Pengalaman Unik Dan Menarik Selama Umroh

Lain kali saya membeli emas dengan uang dolar dan saya dapat potongan sebesar enam dolar. Yang parah teman saya, setelah tawar menawar, dia malah dapat potongan harga hampir dua puluh dolar, saya kalah tuh. Memang kalau kita menawar terlalu seperti teman saya tersebut kita akan disebut bakhil atau pelit tapi itu tidak apa-apa yang penting dapat harga yang paling murah.  Oh ya jangan lupa sebelum membeli emas atau hape dan tablet lebih baik survey dulu dengan toko-toko yang lain.

Jangan terlambat pergi ke masjid

Jalan-jalan atau belanja di mall kadang kala membuat kita lupa waktu, seperti teman saya. Adzan sholat sudah dikumandangkan dan dia masih asyik jalan-jalan di mall sedangkan orang-orang sudah bergegas menuju masjidil Haram. Beberapa saat sebelum sholat teman saya tersebut bergegas menuju masjidil Haram namun dimalah terjebak didalam mall karena halaman masjidil haram dan jalan menuju masjid sudah penuh sesak oleh jamaah. Bahkan didepan mall tersebut dan pintu keluarpun sudah penuh diduduki Jemaah yang mau sholat sehingga dia terpaksa sholat di mall. Cuma dia jadi bingung ketika mau sholat sunah baca niatnya apaya? Karena di mall apa niatnya usholli molli atau apa ya? (ini becanda jangan dimasukkan dalam hati).

Di ciumi orang Arab.

Teman saya mempunyai pengalaman yang unik waktu di raudhah, masjid Nabawi. Untuk mendapatkan teman di raudhah sangatlah susah kapan saja waktunya. Ceritanya jam setengah tiga kami, saya dan teman-teman masuk ke raudhah, untuk sholat malam da menunggu sholat subuh. Selama beberapa jam tersebut saya manfaatkan sholat entah berapa puluh rokaat atau mungkin ratusa tiada hentinya. Maklum kalau kita berhenti tentu saja akan diminta oleh orang lain. Tapi ini tidak berlaku pada teman saya. Dia sholat ala kadarnya dan setelah itu di mempersilahkan orang yang mau sholat sunah ditempat duduknya. Kebetulan orang-orang tersebut adalah-orang-orang Arab. Mereka sangat senang mendapat kesempatan sholat di raudhah dan sebagai rasa terima kasih dan senangnya teman saya diciuminya berkali-kali dan itu dilakukan oleh beberapa orang yang dia persilahkan untuk sholat sunah.

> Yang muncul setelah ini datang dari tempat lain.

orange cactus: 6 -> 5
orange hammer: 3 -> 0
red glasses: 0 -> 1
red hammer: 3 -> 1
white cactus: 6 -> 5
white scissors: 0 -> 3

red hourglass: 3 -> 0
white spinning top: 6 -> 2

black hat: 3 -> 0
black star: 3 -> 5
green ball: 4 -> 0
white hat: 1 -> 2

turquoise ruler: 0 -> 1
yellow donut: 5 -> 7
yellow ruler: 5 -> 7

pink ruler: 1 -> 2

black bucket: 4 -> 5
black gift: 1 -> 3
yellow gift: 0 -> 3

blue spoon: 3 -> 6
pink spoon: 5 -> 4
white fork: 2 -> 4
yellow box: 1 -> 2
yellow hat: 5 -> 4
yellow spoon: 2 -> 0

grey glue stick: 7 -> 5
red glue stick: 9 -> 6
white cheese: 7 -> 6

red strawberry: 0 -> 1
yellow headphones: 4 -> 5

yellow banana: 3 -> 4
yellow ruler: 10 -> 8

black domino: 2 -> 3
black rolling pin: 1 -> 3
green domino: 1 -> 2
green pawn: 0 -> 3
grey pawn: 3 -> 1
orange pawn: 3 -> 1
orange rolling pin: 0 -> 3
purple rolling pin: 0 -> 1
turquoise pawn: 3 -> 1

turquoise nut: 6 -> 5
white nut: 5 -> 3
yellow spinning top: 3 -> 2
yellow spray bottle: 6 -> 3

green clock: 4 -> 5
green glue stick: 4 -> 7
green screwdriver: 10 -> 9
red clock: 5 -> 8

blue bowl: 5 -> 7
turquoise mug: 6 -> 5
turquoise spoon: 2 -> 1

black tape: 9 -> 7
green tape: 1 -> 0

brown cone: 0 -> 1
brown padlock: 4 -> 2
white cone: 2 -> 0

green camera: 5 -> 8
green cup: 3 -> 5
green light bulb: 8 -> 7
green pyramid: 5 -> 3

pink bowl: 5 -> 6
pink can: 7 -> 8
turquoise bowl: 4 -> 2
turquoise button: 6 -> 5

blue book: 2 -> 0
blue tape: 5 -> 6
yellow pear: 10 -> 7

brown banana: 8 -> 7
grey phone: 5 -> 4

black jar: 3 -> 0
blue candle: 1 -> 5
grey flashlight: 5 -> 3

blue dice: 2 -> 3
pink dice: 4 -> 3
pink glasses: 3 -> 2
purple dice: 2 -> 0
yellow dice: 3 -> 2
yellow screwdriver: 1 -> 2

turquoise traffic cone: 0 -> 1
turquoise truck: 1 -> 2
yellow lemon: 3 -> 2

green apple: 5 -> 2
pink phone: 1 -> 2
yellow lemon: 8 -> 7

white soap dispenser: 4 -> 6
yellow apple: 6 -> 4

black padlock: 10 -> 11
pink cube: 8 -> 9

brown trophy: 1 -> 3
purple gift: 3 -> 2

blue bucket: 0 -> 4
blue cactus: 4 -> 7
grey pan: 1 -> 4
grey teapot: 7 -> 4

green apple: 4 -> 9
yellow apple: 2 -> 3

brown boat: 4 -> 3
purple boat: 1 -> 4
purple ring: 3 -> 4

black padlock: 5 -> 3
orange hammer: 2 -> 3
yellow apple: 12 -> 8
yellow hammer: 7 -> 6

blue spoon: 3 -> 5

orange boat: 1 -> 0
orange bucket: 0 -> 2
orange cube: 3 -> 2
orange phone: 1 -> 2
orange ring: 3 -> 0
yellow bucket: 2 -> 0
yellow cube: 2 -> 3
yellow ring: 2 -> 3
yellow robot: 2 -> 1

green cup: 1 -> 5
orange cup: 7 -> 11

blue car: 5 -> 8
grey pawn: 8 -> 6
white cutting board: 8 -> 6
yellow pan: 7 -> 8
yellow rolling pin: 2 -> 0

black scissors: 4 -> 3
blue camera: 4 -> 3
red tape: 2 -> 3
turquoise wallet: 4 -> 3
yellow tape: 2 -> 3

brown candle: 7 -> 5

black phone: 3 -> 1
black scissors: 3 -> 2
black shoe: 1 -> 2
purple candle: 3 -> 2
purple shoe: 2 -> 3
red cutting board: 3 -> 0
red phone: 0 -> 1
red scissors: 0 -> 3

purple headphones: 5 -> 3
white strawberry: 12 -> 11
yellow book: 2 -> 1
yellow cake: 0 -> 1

Teman saya memang nekat, eetelah tempatnya dipakai oleh orang lain untuk sholat dia malah tidak mau menempati tempatnya walaupun orang Arab tersebut mempersilhkannya kembali, dan teman saya melah memilih untuk meminta sebagian tempat dariku yang untuk berdiri untuk sholat saja susah. Waktu belum masuk sholat subuh memang tidak masalah karena ketika saya sedang sholat dia bisa berdiri dibelakangku tapi ketika sholat subuh tiba, tempat yang buat berdiri seorang diri saja susah dan sekarang harus dibagi buat berdua dan itu tidak mungkin. Kalau saya sholat sendirian dengan sujud dan duduk sedangkan temanku itu harus sholat dengan berdiri tentu tidak elok. Akhirnya aku putuskan untuk maju setengah langkah dan dia yang ada dibelakangku untuk mundur setengah langkah sehingga kami tetap bisa sholat walaupun aku memelencengkan shaf, itu tidak apa-apa yang penting temanku bisa sholat. Di kala orang-orang meluruskan shaf saya terpaksa memelencengkan shaf yang penting semua bisa shalat.

Sholat Di Raudhah

Raudhah adalah taman surge dan mempunyai keutamaan untuk berdoa dan beribadah sehingga semua orang yang datang ke masjid Nabawi pasti memimpikan untuk sholat di raudhah. Raudhah yang tidak begitu luas tersebut harus menampung orang yang sangat banyak sehingga jangan heran jika sholat disana tidak bisa duduk tawaruk sebagai mana mestinya, bahkan kadang kita tidak bisa duduk diatas kaki kita sendiri karena sempitnya dan kaki orang masuk kebawah pantat kita. Sah atau tidak sholat kita? Tak tahulah, karena hampir semua orang juga begitu sih. Kalau saya sendir saya buang jauh perasaan tersebut, yang penting terus beribadah dan berdoa. Kapan lagi?